Wednesday, May 17, 2006

Education gets another subject: Patriotism

The Diet begins debate on the basic education law for the first time since its inception in 1947. One of the features that may change as a result would be the additional burden of instilling a sense of patriotism in students. Schools would be in charge of fostering public spirit, tradition, and patriotism if the law were to change as expected. You can find the links I googled here.

Patriotism is fine. I don't mean weird, flag waving, love-it-or-leave-it, Bushesque "if you criticize the war you are unpatriotic" stuff. A good healthy understanding that simply by being born in some countries, those people are born with a silver spoon in their mouths and owe it to the rest of the world to do what they do best and do it for humanity. The children of modern Japan being one of those. It's fine to be proud of the place of your birth.

I doubt whether public education is the place to instill those values, though. Public education has always been a place where ideas of patriotism are knocked around to various degrees. In America kids say, or at least said when I was a school boy, the Pledge of Allegiance. Here there is more and more of that, but the country didn't even have a national anthem or flag until recently.

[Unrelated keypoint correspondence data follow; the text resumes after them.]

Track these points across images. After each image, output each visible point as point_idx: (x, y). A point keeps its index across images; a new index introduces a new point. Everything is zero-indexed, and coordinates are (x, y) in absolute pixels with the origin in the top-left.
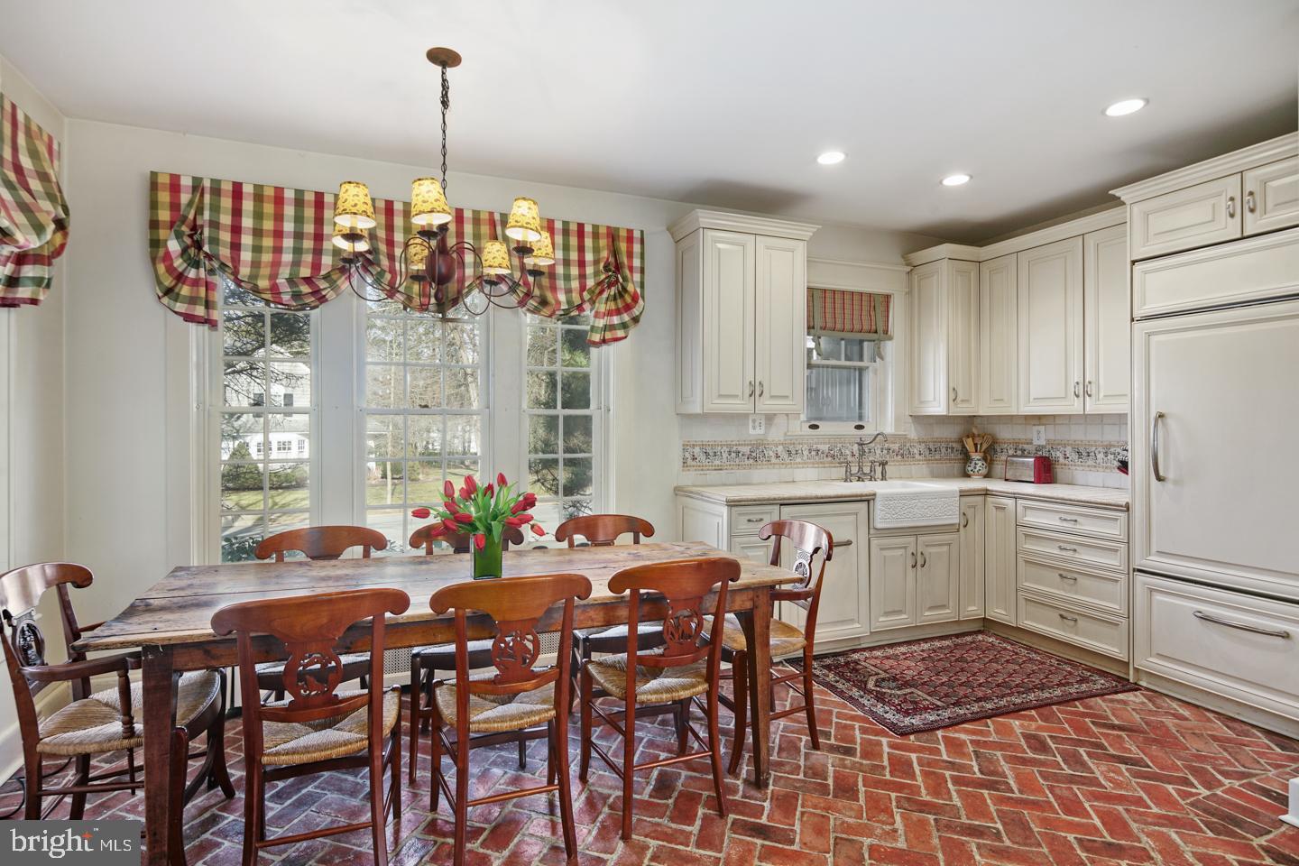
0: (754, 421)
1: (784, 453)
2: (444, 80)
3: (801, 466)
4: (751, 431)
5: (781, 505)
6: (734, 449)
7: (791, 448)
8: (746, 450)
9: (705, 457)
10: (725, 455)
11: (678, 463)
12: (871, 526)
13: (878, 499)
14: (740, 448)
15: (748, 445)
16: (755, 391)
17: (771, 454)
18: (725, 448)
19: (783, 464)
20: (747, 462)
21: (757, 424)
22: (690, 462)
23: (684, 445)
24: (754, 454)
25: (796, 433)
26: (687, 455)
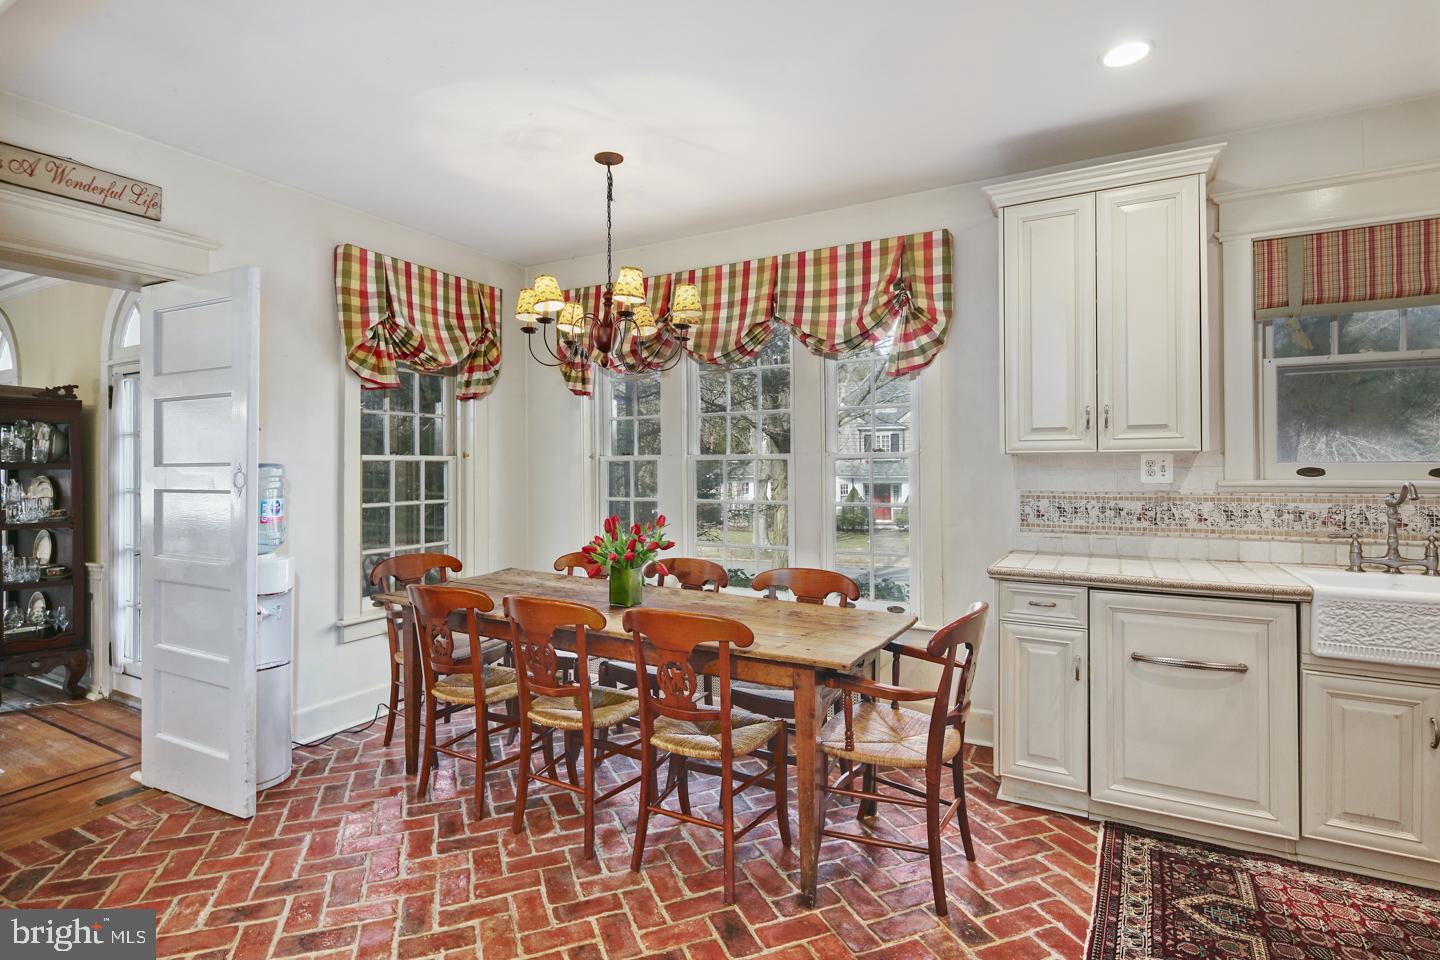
0: (1150, 464)
1: (1216, 514)
2: (610, 178)
3: (1256, 536)
4: (1144, 478)
5: (1090, 588)
6: (1112, 504)
7: (1233, 506)
8: (1136, 507)
9: (1058, 514)
10: (1094, 513)
11: (1014, 521)
12: (1304, 648)
13: (1316, 602)
14: (1121, 504)
15: (1138, 499)
16: (1097, 420)
17: (1187, 514)
18: (1093, 502)
19: (1213, 532)
20: (1136, 524)
21: (1157, 468)
22: (1032, 519)
23: (1023, 496)
24: (1152, 514)
25: (1243, 483)
26: (1028, 510)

Public education doesn't even do a very good job with readin', writin' and 'rithmatic. Leave the patriotism to the family or institutions like the Scouts and let schools get on with the basics.

2 comments:

Anonymous said...

I don't really want to get into who should/shouldn't be promoting patriotism but I would point out:

Public schools are precisely the place where one would expect THE STATE to advocate/promote love of THE STATE. Sure, love of one's native land is not necessarily the same as love for the government ruling the land, but don't they often go together...which is what makes patriotism so offensive to some folks.

5330 said...

I agree, daniel, that public schools are the place where one would expect the state to promote itself. I'm going to write a follow-up to this post.